Posted Feb 7, 2008 4:55 UTC (Thu) by vmole (subscriber, #111) [Link]

Even neater: Stick the following as GNUMakefile in each of your subdirs:
CURMOD:=$(shell pwd | sed -e 's,.*/src/\(.*\),\1,')
all :
        @cd $${PWD%$(CURMOD)} && $(MAKE) --no-print-directory $(CURMOD)

% :: FORCE
        @cd $${PWD%$(CURMOD)} && $(MAKE) --no-print-directory $(CURMOD)/$@

FORCE:
which automatically transfers any make command up to the top level and re-invokes with the same arguments. (You'll need to tweak the sed command to match your layout.)

automake vs. GNU make

Posted Feb 7, 2008 5:18 UTC (Thu) by stevenj (subscriber, #421) [Link]

That's clear enough. Yes, using foo/main.c and bar/main.c in the Makefile rules will clearly work (unless you have one of the rare compilers that doesn't support -c -o, although you can hack around that with enough effort I suppose).

It seems a bit ugly to me, though, that your subdirectory Makefiles (to be included) must be written differently depending on the name of the directory they are in.

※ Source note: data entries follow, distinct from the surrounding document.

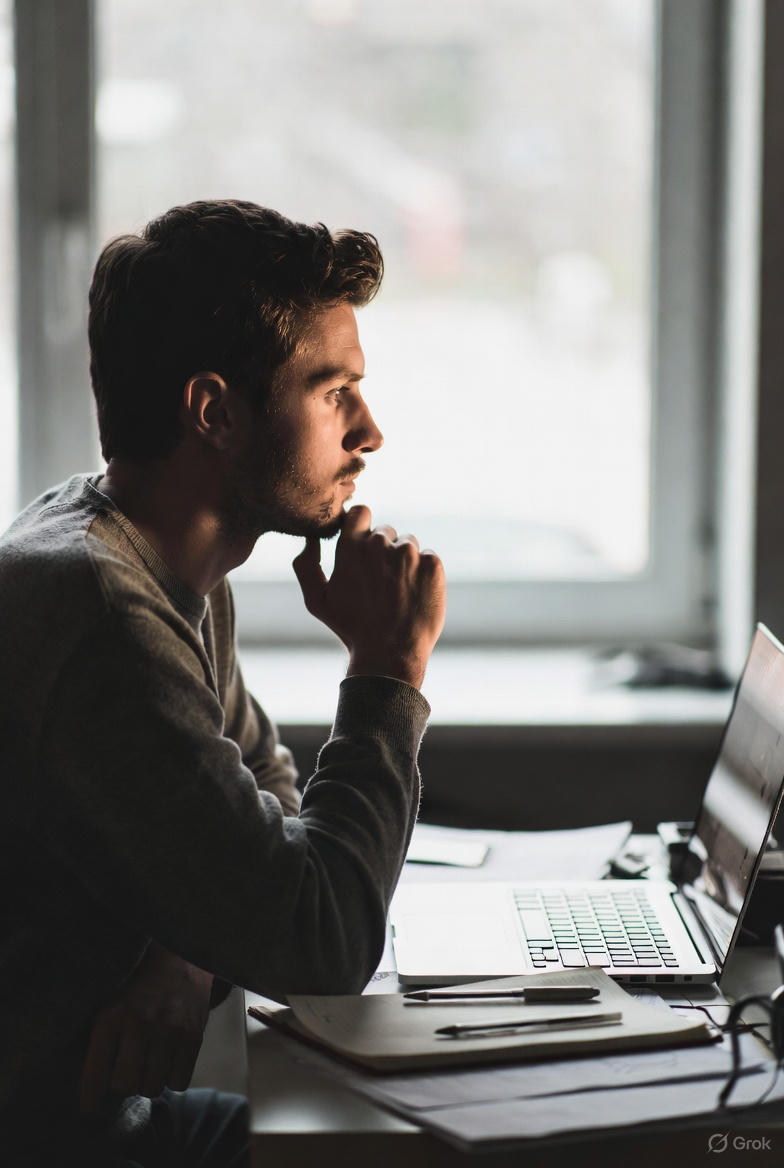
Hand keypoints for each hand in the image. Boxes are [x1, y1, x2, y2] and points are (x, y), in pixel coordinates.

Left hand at [79, 942, 212, 1114]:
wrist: (180, 956)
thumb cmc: (138, 987)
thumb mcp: (109, 1003)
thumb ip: (98, 1040)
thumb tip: (88, 1086)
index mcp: (111, 1016)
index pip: (95, 1075)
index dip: (91, 1098)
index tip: (91, 1105)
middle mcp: (139, 1023)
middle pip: (125, 1086)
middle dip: (124, 1085)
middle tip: (127, 1072)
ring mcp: (169, 1029)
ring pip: (153, 1087)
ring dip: (149, 1082)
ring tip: (149, 1064)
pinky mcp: (193, 1034)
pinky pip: (179, 1082)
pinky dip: (173, 1078)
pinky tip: (169, 1062)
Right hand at [293, 505, 445, 688]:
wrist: (390, 654)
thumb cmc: (351, 629)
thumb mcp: (317, 601)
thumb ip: (306, 566)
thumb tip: (310, 540)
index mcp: (350, 547)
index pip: (361, 511)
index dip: (362, 525)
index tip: (363, 543)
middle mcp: (380, 543)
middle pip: (385, 531)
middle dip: (383, 551)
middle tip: (380, 584)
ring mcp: (408, 553)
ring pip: (408, 544)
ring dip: (404, 561)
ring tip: (397, 593)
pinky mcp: (432, 565)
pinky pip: (428, 557)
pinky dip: (424, 573)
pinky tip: (414, 596)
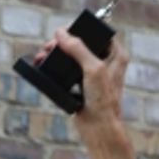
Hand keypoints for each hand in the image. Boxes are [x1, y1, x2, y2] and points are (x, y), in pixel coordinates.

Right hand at [43, 27, 134, 158]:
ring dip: (56, 55)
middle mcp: (106, 62)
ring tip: (42, 57)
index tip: (63, 32)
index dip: (79, 30)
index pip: (97, 33)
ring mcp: (93, 74)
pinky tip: (44, 67)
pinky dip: (55, 68)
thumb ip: (78, 48)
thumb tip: (61, 33)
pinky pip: (66, 71)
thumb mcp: (93, 69)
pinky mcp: (81, 85)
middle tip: (48, 47)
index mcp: (116, 54)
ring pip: (71, 57)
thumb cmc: (103, 100)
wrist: (99, 129)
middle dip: (61, 44)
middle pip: (80, 43)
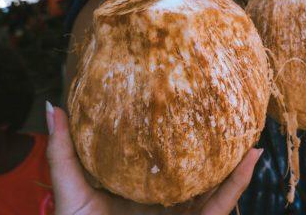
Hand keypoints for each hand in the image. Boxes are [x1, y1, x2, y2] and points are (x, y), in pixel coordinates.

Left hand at [45, 104, 262, 214]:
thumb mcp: (72, 189)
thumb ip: (64, 151)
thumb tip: (55, 106)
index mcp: (138, 190)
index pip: (160, 158)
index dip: (172, 133)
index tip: (182, 102)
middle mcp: (163, 202)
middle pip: (193, 170)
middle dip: (210, 144)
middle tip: (222, 110)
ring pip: (215, 185)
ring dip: (234, 160)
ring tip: (246, 129)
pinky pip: (222, 205)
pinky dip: (239, 183)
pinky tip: (250, 157)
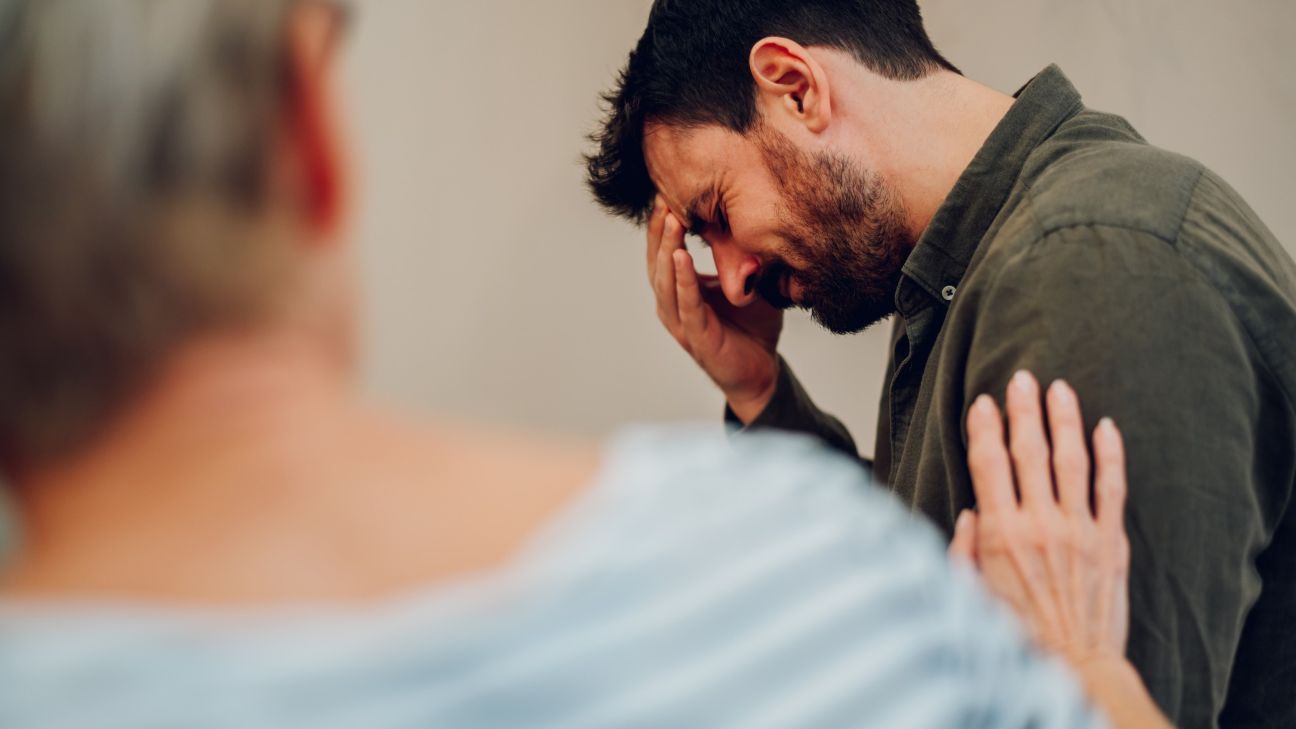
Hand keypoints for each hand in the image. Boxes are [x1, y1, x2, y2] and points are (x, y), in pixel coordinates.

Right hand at [646, 196, 782, 421]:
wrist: (762, 370)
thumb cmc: (752, 326)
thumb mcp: (746, 282)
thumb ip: (741, 256)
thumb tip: (750, 216)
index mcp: (680, 290)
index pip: (664, 251)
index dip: (663, 224)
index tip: (666, 192)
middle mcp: (673, 304)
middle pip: (658, 261)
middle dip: (659, 229)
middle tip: (663, 197)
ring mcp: (681, 322)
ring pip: (666, 280)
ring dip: (667, 249)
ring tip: (670, 221)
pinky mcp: (697, 337)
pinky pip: (687, 304)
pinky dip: (683, 280)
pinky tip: (681, 258)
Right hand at [950, 372, 1130, 673]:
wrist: (1074, 665)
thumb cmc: (1017, 635)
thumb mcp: (968, 595)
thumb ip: (963, 551)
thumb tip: (972, 514)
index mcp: (1000, 533)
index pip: (989, 464)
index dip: (984, 428)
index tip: (982, 403)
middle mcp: (1040, 523)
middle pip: (1030, 451)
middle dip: (1023, 410)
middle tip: (1021, 379)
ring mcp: (1079, 529)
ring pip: (1071, 460)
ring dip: (1064, 420)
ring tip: (1059, 389)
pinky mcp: (1111, 541)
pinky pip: (1112, 487)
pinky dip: (1110, 454)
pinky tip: (1105, 427)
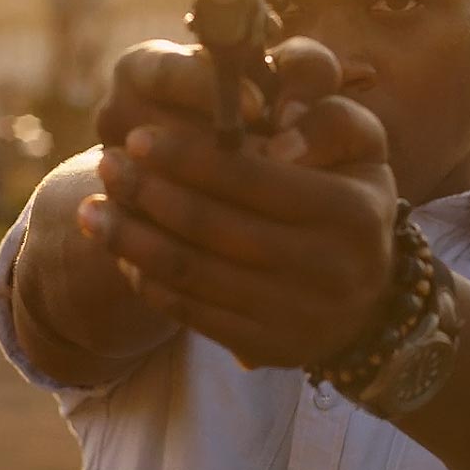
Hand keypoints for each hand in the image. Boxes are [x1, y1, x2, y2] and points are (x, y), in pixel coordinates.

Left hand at [78, 37, 397, 368]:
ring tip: (93, 210)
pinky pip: (195, 313)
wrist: (377, 300)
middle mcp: (326, 268)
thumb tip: (273, 138)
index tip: (138, 137)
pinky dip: (150, 282)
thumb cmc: (353, 199)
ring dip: (132, 241)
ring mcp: (297, 314)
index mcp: (349, 210)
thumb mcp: (362, 147)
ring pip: (194, 274)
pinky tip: (122, 252)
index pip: (250, 178)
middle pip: (213, 228)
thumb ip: (325, 120)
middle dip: (148, 194)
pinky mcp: (270, 348)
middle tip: (106, 166)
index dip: (186, 157)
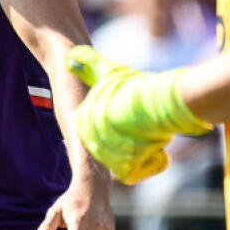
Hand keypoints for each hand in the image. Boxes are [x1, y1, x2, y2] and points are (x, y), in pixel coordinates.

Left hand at [66, 45, 212, 183]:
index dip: (113, 117)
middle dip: (124, 133)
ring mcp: (106, 157)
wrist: (160, 103)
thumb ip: (88, 64)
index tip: (125, 110)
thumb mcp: (109, 71)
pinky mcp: (124, 170)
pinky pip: (133, 171)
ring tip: (146, 131)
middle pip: (108, 141)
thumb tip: (69, 58)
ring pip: (121, 156)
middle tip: (138, 121)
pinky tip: (153, 148)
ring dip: (135, 146)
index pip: (91, 125)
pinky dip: (146, 163)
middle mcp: (91, 141)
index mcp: (82, 119)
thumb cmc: (134, 86)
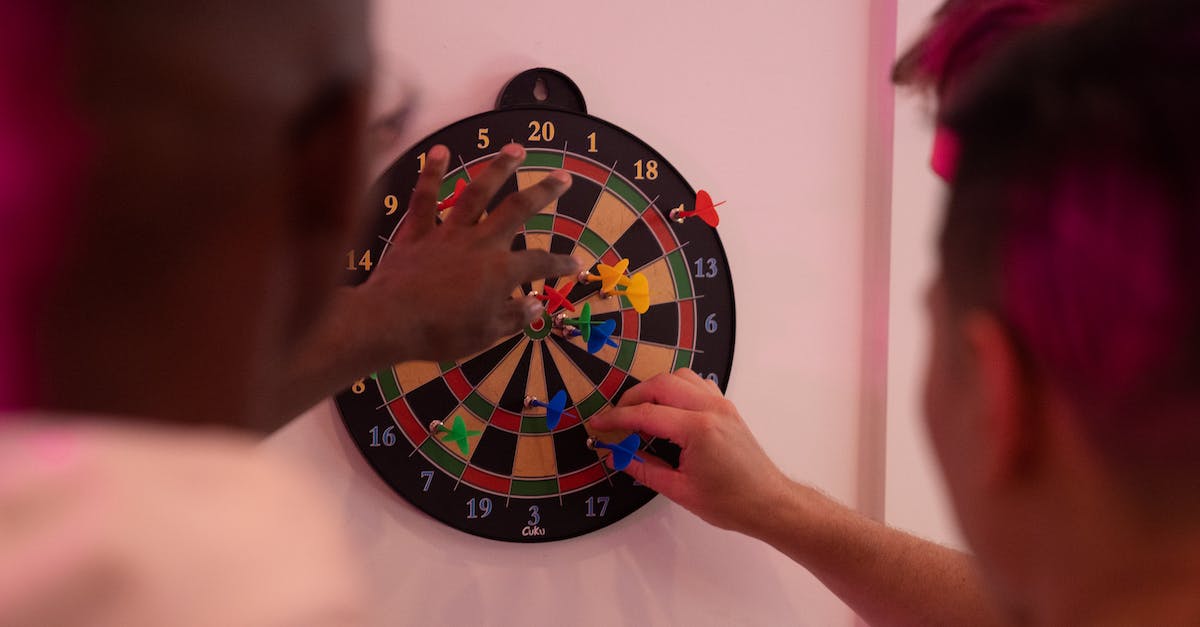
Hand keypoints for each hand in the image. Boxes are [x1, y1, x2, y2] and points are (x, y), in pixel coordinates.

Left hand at [355, 143, 579, 361]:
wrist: (389, 322)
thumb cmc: (441, 333)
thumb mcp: (486, 334)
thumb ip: (513, 317)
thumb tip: (536, 305)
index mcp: (501, 270)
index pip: (540, 263)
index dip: (562, 263)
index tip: (576, 263)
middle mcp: (480, 243)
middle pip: (518, 209)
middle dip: (544, 192)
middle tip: (563, 177)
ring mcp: (448, 233)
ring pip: (478, 192)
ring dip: (499, 168)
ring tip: (516, 149)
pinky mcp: (417, 232)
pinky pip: (425, 197)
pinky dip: (432, 173)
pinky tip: (440, 151)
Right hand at [588, 369, 791, 534]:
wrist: (769, 503)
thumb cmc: (730, 503)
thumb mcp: (680, 490)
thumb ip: (644, 468)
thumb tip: (616, 455)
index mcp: (698, 429)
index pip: (646, 414)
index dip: (616, 418)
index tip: (598, 423)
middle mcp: (711, 408)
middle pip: (661, 384)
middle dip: (633, 397)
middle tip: (616, 418)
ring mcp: (721, 404)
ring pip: (680, 377)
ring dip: (655, 389)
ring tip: (641, 413)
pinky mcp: (727, 407)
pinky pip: (696, 384)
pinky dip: (677, 390)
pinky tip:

The analogous thing in a programming language would be, if you had a subroutine foo(), to require that all local variables be named with a "foo_" prefix.

automake vs. GNU make

Posted Feb 7, 2008 5:54 UTC (Thu) by sward (subscriber, #6416) [Link]

That isn't really necessary for variable names (that you don't need to reference later), only
the source and targets need to be qualified.  A fairly typical example:

# Define sources for this component:
MY_SRC = $(wildcard foo/*.c)
MY_OBJ = $(MY_SRC:.c=.o)
MY_TGT = foo/libfoo.a

# Additional flags and dependencies for building this component:
$(MY_OBJ): CPPFLAGS += -I foo
$(MY_TGT): $(MY_OBJ)

# Add these to the master Makefile's lists:
SOURCE += $(MY_SRC)
TARGET += $(MY_TGT)
CLEAN  += $(MY_OBJ)

The next component can reuse MY_SRC etc.  You wouldn't even need these variables, if you had
no need for target-specific variables or dependencies.  (But of course, you usually do).  If
you wanted to keep a reference to 'foo/libfoo.a', for use in other Makefiles, you might
replace MY_TGT with LIBFOO.

In short, you only need unique names for global variables; local ones can be overwritten.

You do need the component path ('foo' in this example) in a few spots, but it is trivial to
change that if the directory structure changes.